The FDA ushered in six new drugs just before the close of 2014, bringing the final tally to 41– the highest rate since 1996, when the agency approved 53 drugs.
2014 drug approvals were notable not only for their quantity, but also their quality. A number of new drugs utilized first-in-class mechanisms, and new pathways always put a skip in our step here at WEEKLY headquarters. In this issue, we’ll delve into the science behind a few of our favorites.

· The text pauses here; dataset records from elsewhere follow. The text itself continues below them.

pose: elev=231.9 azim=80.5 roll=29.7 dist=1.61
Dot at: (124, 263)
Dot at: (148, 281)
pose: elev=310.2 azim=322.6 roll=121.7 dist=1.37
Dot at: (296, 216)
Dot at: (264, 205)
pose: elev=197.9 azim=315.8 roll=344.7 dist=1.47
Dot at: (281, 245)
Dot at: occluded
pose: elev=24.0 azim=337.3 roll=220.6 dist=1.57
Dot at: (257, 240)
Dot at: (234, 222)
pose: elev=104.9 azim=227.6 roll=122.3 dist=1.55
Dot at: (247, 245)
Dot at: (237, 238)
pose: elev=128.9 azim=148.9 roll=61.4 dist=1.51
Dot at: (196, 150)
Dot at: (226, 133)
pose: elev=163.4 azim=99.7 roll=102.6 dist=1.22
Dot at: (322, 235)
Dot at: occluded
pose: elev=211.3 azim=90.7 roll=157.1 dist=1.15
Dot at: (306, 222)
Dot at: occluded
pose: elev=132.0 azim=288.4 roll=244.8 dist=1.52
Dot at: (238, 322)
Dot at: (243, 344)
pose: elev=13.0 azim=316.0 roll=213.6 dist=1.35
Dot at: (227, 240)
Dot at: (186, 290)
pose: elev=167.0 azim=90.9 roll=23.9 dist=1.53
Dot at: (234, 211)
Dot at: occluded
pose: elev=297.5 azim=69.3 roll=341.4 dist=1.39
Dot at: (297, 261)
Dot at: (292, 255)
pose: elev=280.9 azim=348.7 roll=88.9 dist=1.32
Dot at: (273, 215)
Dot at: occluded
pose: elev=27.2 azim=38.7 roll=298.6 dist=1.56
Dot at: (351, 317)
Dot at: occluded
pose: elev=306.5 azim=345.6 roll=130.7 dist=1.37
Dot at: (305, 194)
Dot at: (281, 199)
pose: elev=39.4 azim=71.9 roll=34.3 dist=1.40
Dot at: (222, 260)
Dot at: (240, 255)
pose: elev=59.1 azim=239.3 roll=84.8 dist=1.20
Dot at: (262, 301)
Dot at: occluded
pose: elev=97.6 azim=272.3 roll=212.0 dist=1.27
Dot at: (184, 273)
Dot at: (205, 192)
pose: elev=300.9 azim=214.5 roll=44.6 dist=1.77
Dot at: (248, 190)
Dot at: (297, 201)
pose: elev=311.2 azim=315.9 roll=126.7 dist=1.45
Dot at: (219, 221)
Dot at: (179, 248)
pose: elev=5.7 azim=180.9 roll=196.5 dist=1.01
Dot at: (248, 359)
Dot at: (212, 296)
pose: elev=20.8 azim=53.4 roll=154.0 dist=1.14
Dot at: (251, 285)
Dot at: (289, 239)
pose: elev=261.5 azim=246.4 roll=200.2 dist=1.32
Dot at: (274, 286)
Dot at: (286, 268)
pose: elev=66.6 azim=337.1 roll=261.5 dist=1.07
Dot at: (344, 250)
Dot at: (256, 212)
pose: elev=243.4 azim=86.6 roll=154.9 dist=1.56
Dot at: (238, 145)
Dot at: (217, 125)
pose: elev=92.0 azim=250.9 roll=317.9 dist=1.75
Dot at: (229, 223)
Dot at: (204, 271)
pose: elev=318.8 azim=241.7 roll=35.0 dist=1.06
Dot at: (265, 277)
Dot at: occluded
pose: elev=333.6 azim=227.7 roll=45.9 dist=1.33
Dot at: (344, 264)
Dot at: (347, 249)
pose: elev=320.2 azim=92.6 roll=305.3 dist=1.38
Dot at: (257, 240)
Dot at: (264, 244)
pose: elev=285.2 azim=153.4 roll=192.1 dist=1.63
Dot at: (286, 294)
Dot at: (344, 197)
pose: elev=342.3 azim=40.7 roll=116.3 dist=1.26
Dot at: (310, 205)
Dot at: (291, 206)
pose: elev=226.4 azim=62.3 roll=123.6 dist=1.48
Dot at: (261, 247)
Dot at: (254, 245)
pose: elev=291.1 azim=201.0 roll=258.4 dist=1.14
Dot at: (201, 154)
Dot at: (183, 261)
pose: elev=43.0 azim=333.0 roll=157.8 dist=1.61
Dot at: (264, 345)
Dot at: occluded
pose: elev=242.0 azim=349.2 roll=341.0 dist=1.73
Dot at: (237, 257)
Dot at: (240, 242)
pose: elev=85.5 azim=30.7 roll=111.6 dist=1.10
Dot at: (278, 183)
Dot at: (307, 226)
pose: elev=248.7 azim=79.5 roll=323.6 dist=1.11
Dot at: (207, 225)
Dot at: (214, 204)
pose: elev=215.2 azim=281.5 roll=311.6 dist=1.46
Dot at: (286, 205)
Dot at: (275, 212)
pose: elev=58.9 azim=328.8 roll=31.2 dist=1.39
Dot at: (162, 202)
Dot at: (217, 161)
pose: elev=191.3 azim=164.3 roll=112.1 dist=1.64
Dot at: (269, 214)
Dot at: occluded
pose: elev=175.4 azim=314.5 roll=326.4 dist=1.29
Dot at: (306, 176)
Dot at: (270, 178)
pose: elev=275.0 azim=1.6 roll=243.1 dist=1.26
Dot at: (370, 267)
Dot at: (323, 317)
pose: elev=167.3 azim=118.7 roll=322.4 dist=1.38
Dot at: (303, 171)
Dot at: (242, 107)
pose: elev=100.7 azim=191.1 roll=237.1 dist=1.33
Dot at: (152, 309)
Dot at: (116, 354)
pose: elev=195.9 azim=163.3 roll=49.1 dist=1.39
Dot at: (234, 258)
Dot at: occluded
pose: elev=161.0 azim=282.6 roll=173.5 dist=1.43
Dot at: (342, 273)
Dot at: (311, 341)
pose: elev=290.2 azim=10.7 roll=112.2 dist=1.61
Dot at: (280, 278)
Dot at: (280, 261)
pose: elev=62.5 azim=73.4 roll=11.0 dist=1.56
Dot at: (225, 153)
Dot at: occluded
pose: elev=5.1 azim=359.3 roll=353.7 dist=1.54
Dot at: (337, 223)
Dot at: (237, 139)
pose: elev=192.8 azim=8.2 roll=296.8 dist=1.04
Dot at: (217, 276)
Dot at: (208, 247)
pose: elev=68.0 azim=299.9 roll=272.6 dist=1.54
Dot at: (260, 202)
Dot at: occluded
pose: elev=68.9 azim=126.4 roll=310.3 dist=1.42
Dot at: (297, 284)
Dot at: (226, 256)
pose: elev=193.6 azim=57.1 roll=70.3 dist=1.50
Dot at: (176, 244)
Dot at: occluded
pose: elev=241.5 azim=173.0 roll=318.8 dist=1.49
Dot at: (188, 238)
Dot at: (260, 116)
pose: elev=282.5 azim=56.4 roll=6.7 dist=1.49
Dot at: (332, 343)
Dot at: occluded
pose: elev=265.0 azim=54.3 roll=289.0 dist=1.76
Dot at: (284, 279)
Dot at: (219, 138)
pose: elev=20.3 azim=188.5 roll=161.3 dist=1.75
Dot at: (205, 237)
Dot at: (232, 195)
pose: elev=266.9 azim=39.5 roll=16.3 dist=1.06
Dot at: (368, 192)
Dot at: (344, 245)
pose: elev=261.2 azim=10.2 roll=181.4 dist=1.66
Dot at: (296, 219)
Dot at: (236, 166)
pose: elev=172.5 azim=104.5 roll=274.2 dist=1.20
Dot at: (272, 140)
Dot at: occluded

PD-1 INHIBITOR DRUGS: WATCH YOUR BACK MELANOMA
The most closely watched drug development story of the year: the PD-1 inhibitor race from clinic to marketplace. PD-1 inhibitor drugs stop PD-1 protein function and represent a novel approach to fighting cancer.
Under healthy conditions, the PD-1 protein prevents the immune system from attacking the body it is charged with protecting. When PD-1 (found on T-cells) encounters a cell with PD-L1 proteins, it identifies that cell as self and tells the T-cell not to attack.
Under cancerous conditions, over-expressed PD-L1 cancer cells help tumors survive and thrive by evading T-cell detection. By inhibiting PD-1 (with the PD-1 inhibitor drug) no signal is sent to the T-cell, so the T-cell attacks the tumor.
Melanoma needs to watch its back, thanks to the approval of PD-1 inhibitors Keytruda (Merck, Whitehouse Station, NJ) and Opdivo (Bristol-Myers Squibb, New York, NY). PD-1 inhibitors are a platform therapeutic with potential broad spectrum application against many cancers. It is widely expected other PD-1 inhibitor drugs will gain approval for bladder, kidney, and non-small cell lung cancer indications.
BISPECIFIC ANTIBODIES: BEATING OUT LEUKEMIA
Amgen’s (Thousand Oaks, CA) Blincyto, for acute lymphoblastic leukemia, brings theory into practice with its “hybrid” monoclonal antibody (mAb) approach, known as a bispecific antibody. A bispecific antibody is composed of two fused mAb fragments, packing the power to bind a target cell on one arm and a therapeutic (or killing agent) on the other.
Blincyto redirects killer T-cells to target specific tumor cells. How? One arm grabs CD19, a protein found on the surface of blood cancer cells, and the other arm targets CD3, a protein that activates the T-cell receptor complex. Bringing the CD19 and CD3 together ensures killer T-cells are triggered to target the cancer cells. Activation also induces T-cell proliferation and the descendants of the activated T-cell also target the tumor cells. This novel mechanism, like PD-1 inhibition, will likely be adapted to fight a range of different cancers.
PARP INHIBITOR DRUGS: CANCER, MEET YOUR CELL DEATH
Programmed cell death, also known as apoptosis, drives the science behind AstraZeneca’s (London, UK) Lynparza for advanced ovarian cancer. This poly ADP-ribose polymerase inhibitor drug (PARP) enables damaging mutations to preferentially accumulate in cancer cells – triggering cell suicide.
Approved for patients with mutations in the DNA-repair enzymes BRCA1 and BRCA2, the drug works by inhibiting another DNA-repair enzyme, PARP1. With all three DNA-repair enzymes inactive, programmed cell death is triggered via the build-up of mutations in the rapidly dividing cancer cells.
NEW ANTIBIOTICS: SEALING THE GAP ON SKIN INFECTIONS
The FDA’s Generating Antibiotic Incentives Now program from 2012 grants qualified antimicrobials in development priority review and an additional five years of data exclusivity once approved. The result of this initiative? Three 2014 antibacterial medicine approvals: Dalvance (Actavis, Parsippany-Troy Hills, NJ), Sivextro (Cubist, Lexington, MA), and Orbactiv (The Medicines Company, Parsippany, NJ), all approved for skin infections.